Dopo oltre un secolo dalla sua scomparsa il lupo grigio (Canis lupus) è stato osservato nelle Fiandre, la regione settentrionale del Belgio. È la prima volta da quando la specie è tornata a ripopolare il continente europeo, un'altra conferma che il lupo sta occupando tutti gli habitat dai quali era stato estirpato con la forza nei decenni passati. Paura, urbanizzazione selvaggia, vendetta per le aggressioni al bestiame e caccia intensiva, infatti, all'inizio del XX secolo lo avevano portato sull'orlo dell'estinzione in larga parte dell'Europa occidentale. Solo in seguito alla Convenzione di Berna del 1979, quando si decise di rendere il lupo una specie protetta, questi splendidi animali hanno conosciuto una “seconda giovinezza”.

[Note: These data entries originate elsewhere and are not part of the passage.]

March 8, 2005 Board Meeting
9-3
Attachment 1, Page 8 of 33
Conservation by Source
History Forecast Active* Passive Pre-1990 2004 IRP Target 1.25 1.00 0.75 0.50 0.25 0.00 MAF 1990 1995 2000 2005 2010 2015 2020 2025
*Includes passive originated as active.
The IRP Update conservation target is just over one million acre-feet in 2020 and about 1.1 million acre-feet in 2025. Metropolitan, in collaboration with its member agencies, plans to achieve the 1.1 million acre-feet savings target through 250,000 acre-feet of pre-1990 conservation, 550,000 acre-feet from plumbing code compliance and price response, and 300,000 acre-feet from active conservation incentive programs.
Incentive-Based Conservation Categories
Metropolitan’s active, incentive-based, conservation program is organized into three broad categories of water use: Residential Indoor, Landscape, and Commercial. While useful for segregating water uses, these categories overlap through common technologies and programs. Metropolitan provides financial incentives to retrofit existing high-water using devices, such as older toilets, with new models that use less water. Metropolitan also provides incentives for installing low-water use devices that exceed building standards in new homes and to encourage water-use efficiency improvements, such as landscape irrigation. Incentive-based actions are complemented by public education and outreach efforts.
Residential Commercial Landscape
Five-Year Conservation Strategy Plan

L'esemplare avvistato in Belgio era già noto agli scienziati e proveniva dalla Germania, come indicato dai dati satellitari captati dal suo collare elettronico. Durante le feste di Natale lo stesso lupo aveva visitato i Paesi Bassi. “Negli ultimi giorni il lupo è rimasto vicino alla città fiamminga di Beringen e alla base militare di Leopoldsburg, l'animale ha percorso 500 chilometri in dieci giorni”, ha sottolineato in un comunicato il gruppo di ambientalisti che ha diffuso la notizia del prezioso avvistamento. Come specificato, è il primo confermato al 100 percento in Belgio dell'ultimo secolo; alcuni anni addietro, nel 2011, delle videocamere notturne con sensore di movimento captarono immagini confuse di un canide nelle Ardenne (la regione belga meridionale); si pensa fosse un lupo anch'esso, ma non è stato possibile confermarlo.

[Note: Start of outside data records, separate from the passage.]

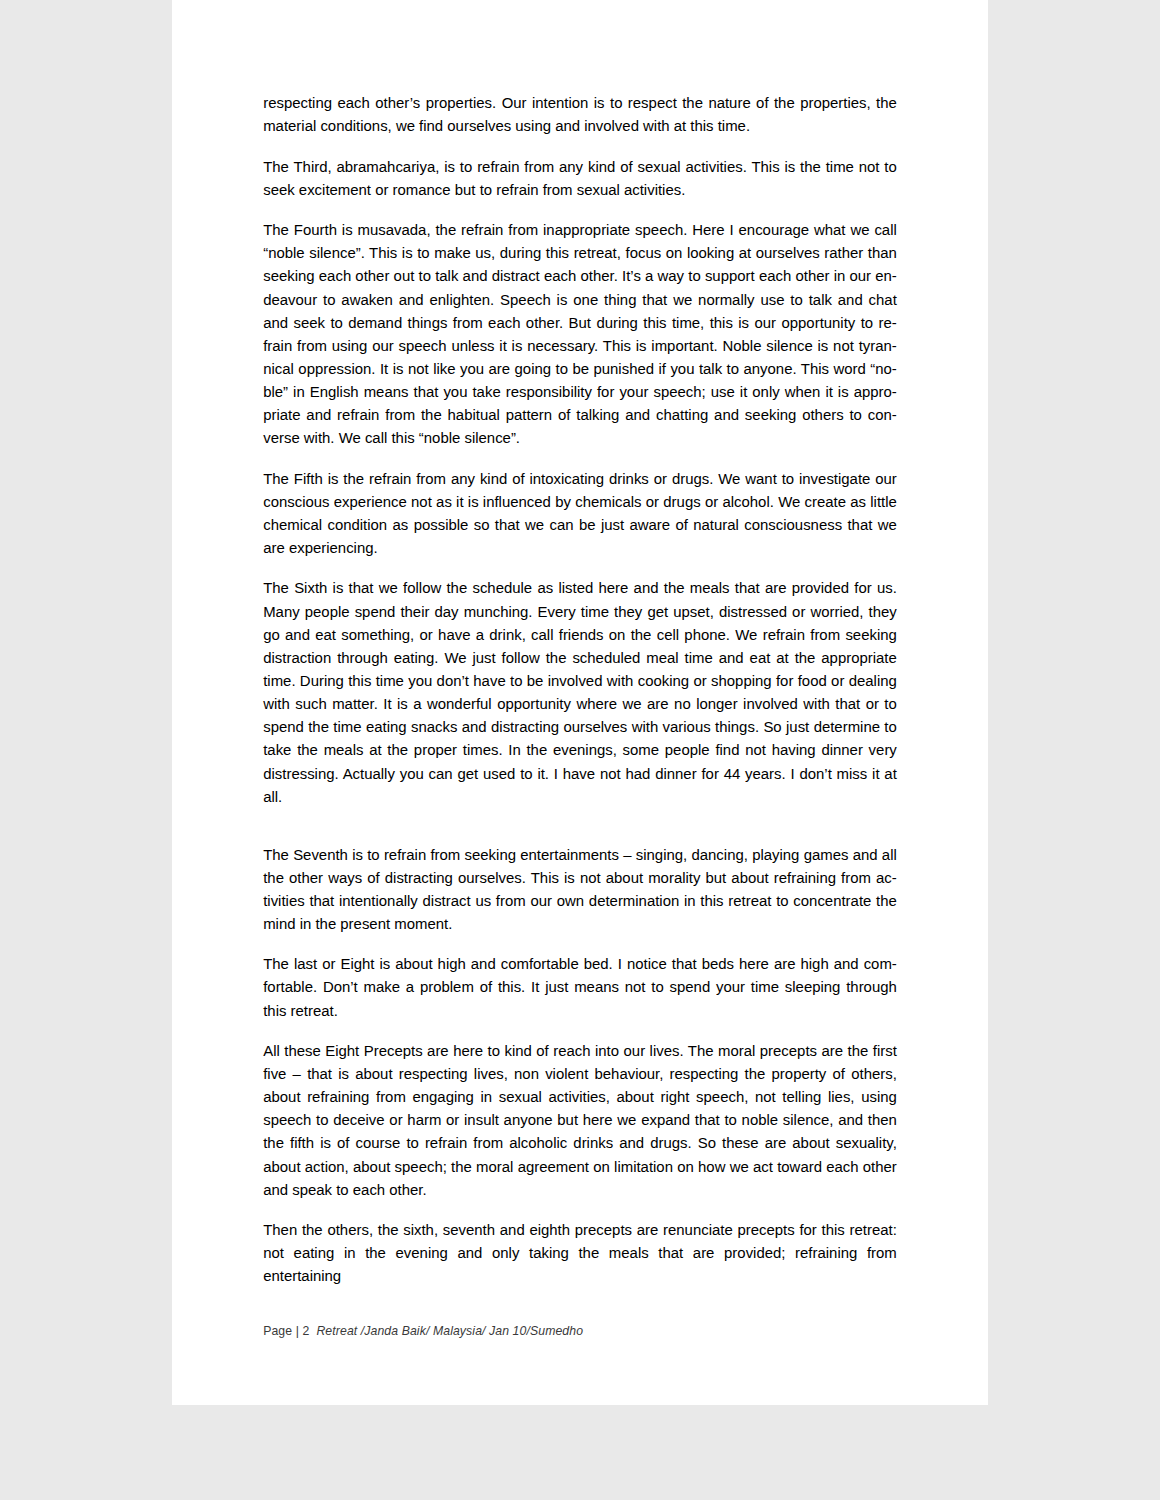respecting each other’s properties. Our intention is to respect the nature of the properties, the material conditions, we find ourselves using and involved with at this time.
The Third, abramahcariya, is to refrain from any kind of sexual activities. This is the time not to seek excitement or romance but to refrain from sexual activities.
The Fourth is musavada, the refrain from inappropriate speech. Here I encourage what we call “noble silence”. This is to make us, during this retreat, focus on looking at ourselves rather than seeking each other out to talk and distract each other. It’s a way to support each other in our endeavour to awaken and enlighten. Speech is one thing that we normally use to talk and chat and seek to demand things from each other. But during this time, this is our opportunity to refrain from using our speech unless it is necessary. This is important. Noble silence is not tyrannical oppression. It is not like you are going to be punished if you talk to anyone. This word “noble” in English means that you take responsibility for your speech; use it only when it is appropriate and refrain from the habitual pattern of talking and chatting and seeking others to converse with. We call this “noble silence”.
The Fifth is the refrain from any kind of intoxicating drinks or drugs. We want to investigate our conscious experience not as it is influenced by chemicals or drugs or alcohol. We create as little chemical condition as possible so that we can be just aware of natural consciousness that we are experiencing.
The Sixth is that we follow the schedule as listed here and the meals that are provided for us. Many people spend their day munching. Every time they get upset, distressed or worried, they go and eat something, or have a drink, call friends on the cell phone. We refrain from seeking distraction through eating. We just follow the scheduled meal time and eat at the appropriate time. During this time you don’t have to be involved with cooking or shopping for food or dealing with such matter. It is a wonderful opportunity where we are no longer involved with that or to spend the time eating snacks and distracting ourselves with various things. So just determine to take the meals at the proper times. In the evenings, some people find not having dinner very distressing. Actually you can get used to it. I have not had dinner for 44 years. I don’t miss it at all.
The Seventh is to refrain from seeking entertainments – singing, dancing, playing games and all the other ways of distracting ourselves. This is not about morality but about refraining from activities that intentionally distract us from our own determination in this retreat to concentrate the mind in the present moment.
The last or Eight is about high and comfortable bed. I notice that beds here are high and comfortable. Don’t make a problem of this. It just means not to spend your time sleeping through this retreat.
All these Eight Precepts are here to kind of reach into our lives. The moral precepts are the first five – that is about respecting lives, non violent behaviour, respecting the property of others, about refraining from engaging in sexual activities, about right speech, not telling lies, using speech to deceive or harm or insult anyone but here we expand that to noble silence, and then the fifth is of course to refrain from alcoholic drinks and drugs. So these are about sexuality, about action, about speech; the moral agreement on limitation on how we act toward each other and speak to each other.
Then the others, the sixth, seventh and eighth precepts are renunciate precepts for this retreat: not eating in the evening and only taking the meals that are provided; refraining from entertaining
Page | 2 Retreat /Janda Baik/ Malaysia/ Jan 10/Sumedho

Questa rinascita del lupo sta creando alcuni problemi in diversi Paesi europei, con allevatori e agricoltori sul piede di guerra soprattutto per gli attacchi al bestiame. In Italia, che insieme a Francia e Spagna sta vivendo le situazioni con maggiore tensione, si era addirittura pensato a un piano di abbattimento controllato, ma fortunatamente il progetto è stato (per il momento) respinto dalle Regioni. La speranza è che vengano attuate misure di protezione più sagge – come recinti, cani pastore e simili – al fine di tutelare un predatore che ha tutto il diritto di vivere nel proprio habitat naturale. A maggior ragione quando si parla del lupo italiano (Canis lupus italicus), che un recente studio di un team di ricerca internazionale ha dimostrato essere una sottospecie unica al mondo.